- Film poster
- Directed by: Ryū Murakami
- Screenplay by: Ryū Murakami
- Based on: Daijōbu, My Friend by Ryū Murakami
- Produced by: Hidenori Taga; Kiichi Ichikawa;
- Starring: Peter Fonda Reona Hirota Hiroyuki Watanabe
- Cinematography: Kōzō Okazaki
- Edited by: Sachiko Yamaji
- Music by: Ryuichi Sakamoto
- Production company: Kitty Films
- Release date: 15 April 1983 (Japan);
- Running time: 119 minutes
- Country: Japan
- Language: Japanese

= Daijōbu, My Friend =

Daijōbu, My Friend (だいじょうぶマイ・フレンド, Daijōbu, Mai Furendo) is a 1983 Japanese film starring Peter Fonda as a superhero called Gonzy Traumerai. The film, written and directed by Ryū Murakami, is based on his own novel of the same name (which was published the same year).
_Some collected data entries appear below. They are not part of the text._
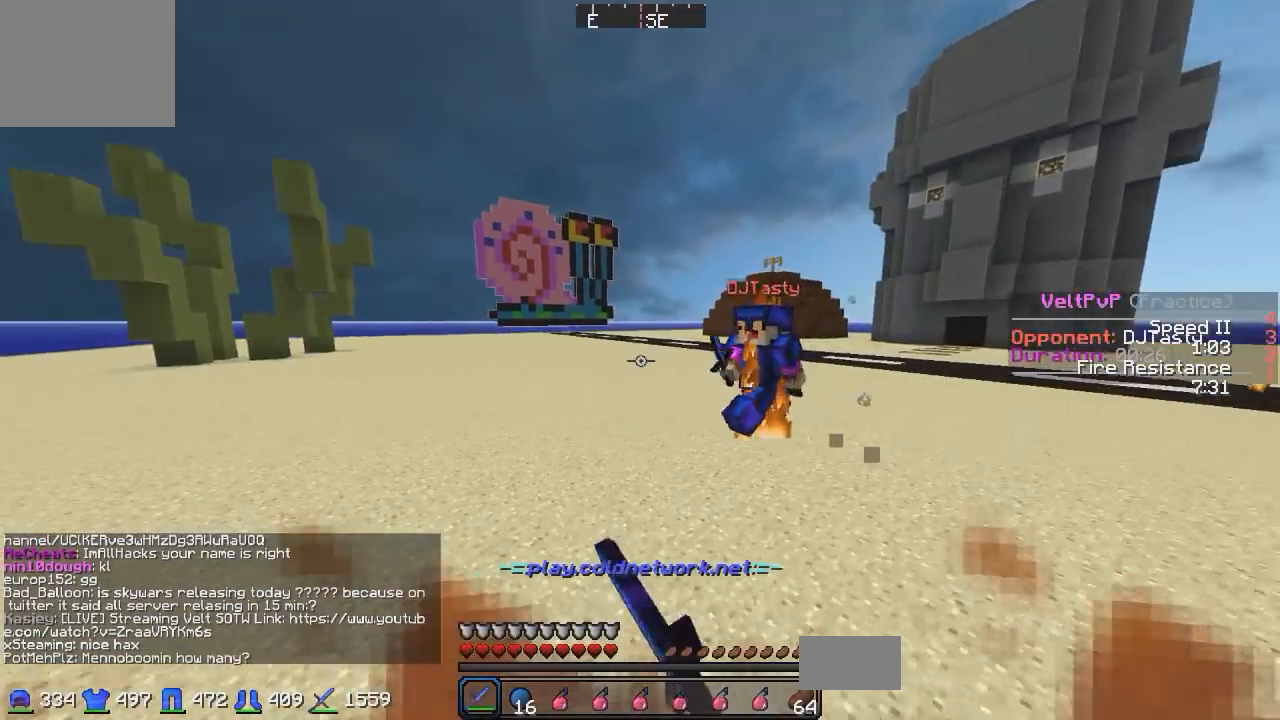
{"keys": ["d", "w"], "events": []}
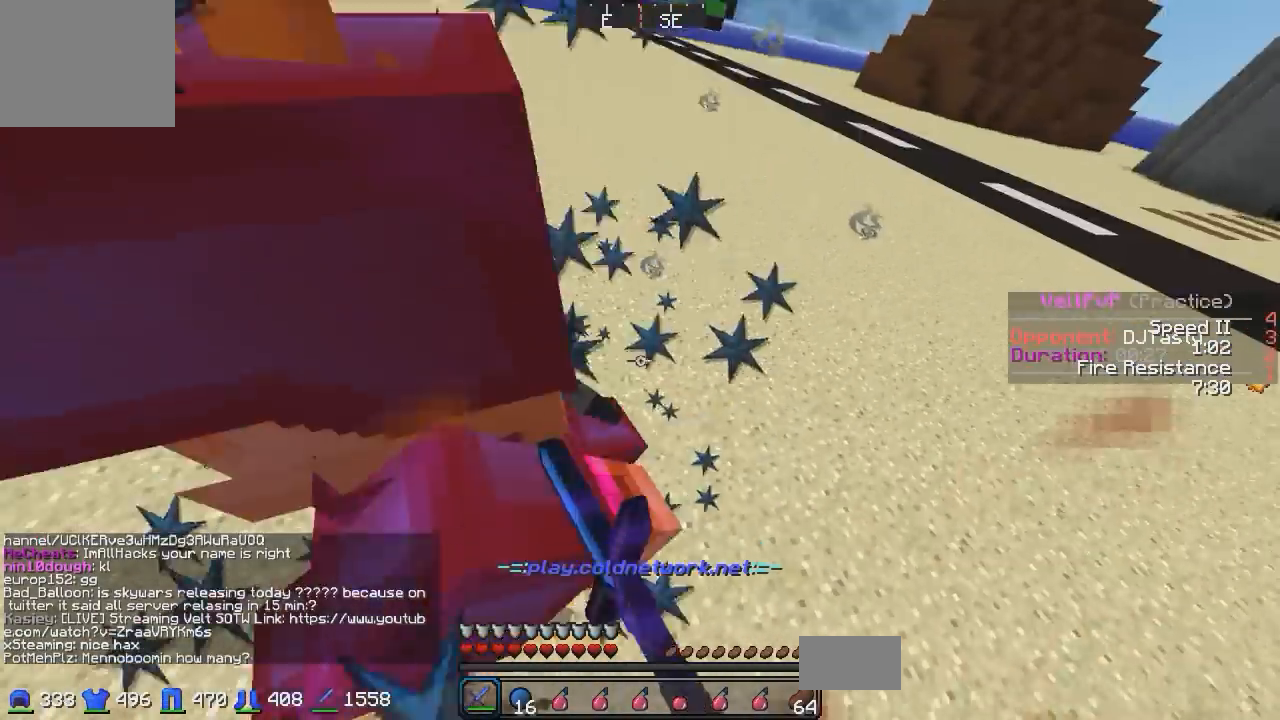
{"keys": ["w"], "events": [[150, "a", "down"], [150, "d", "up"], [350, "a", "up"], [350, "d", "down"], [450, "d", "up"]]}
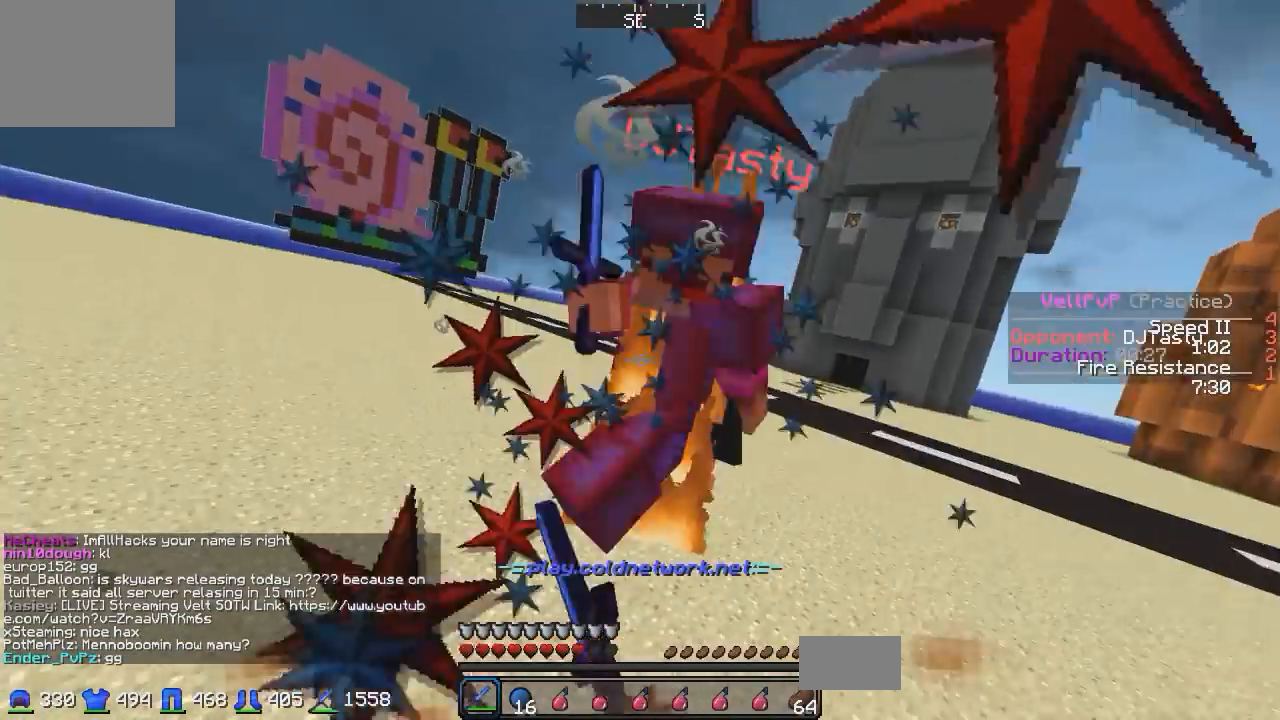
{"keys": ["w"], "events": []}
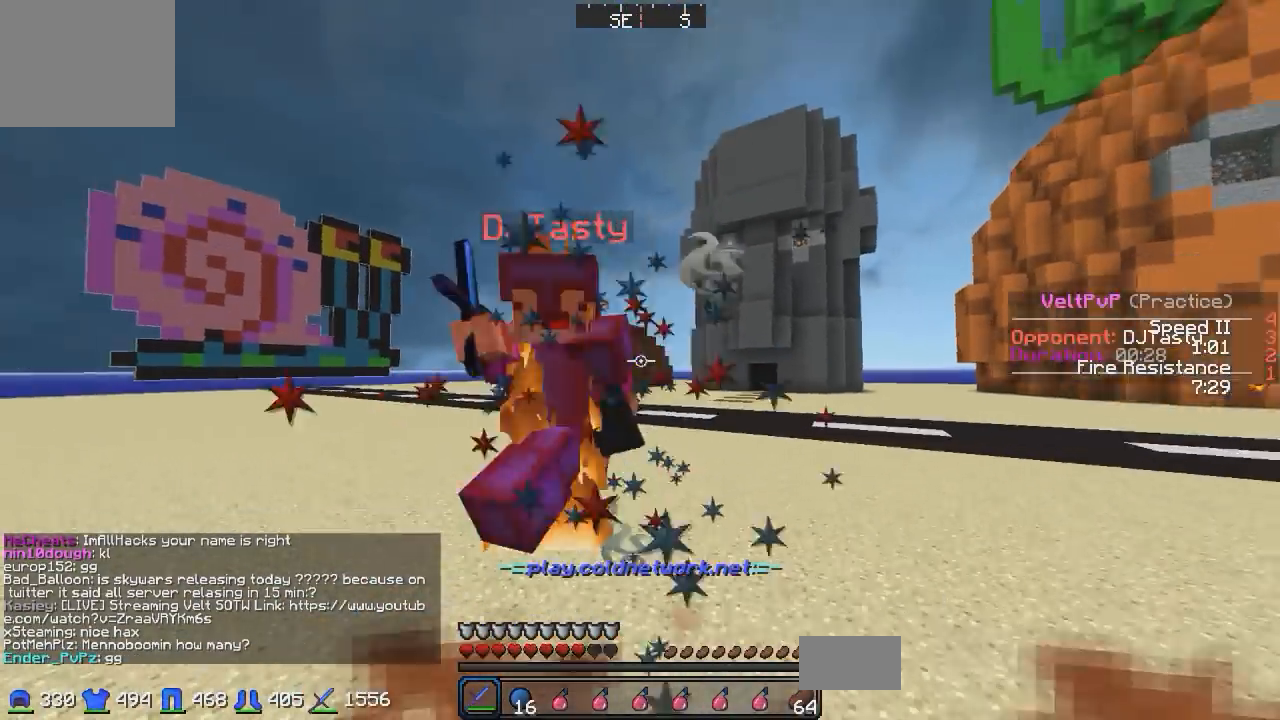
{"keys": ["w"], "events": []}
It is a parody of such films as Superman, E.T. the Extra-Terrestrial, and Attack of the Killer Tomatoes.

== Cast ==
- Peter Fonda as Gonzy Traumerai
- Reona Hirota as Mimimi
- Hiroyuki Watanabe as Hachi

== Music ==
The film features a soundtrack by Ryuichi Sakamoto, his second film work after Merry Christmas, Mr Lawrence, although the film was released before the latter.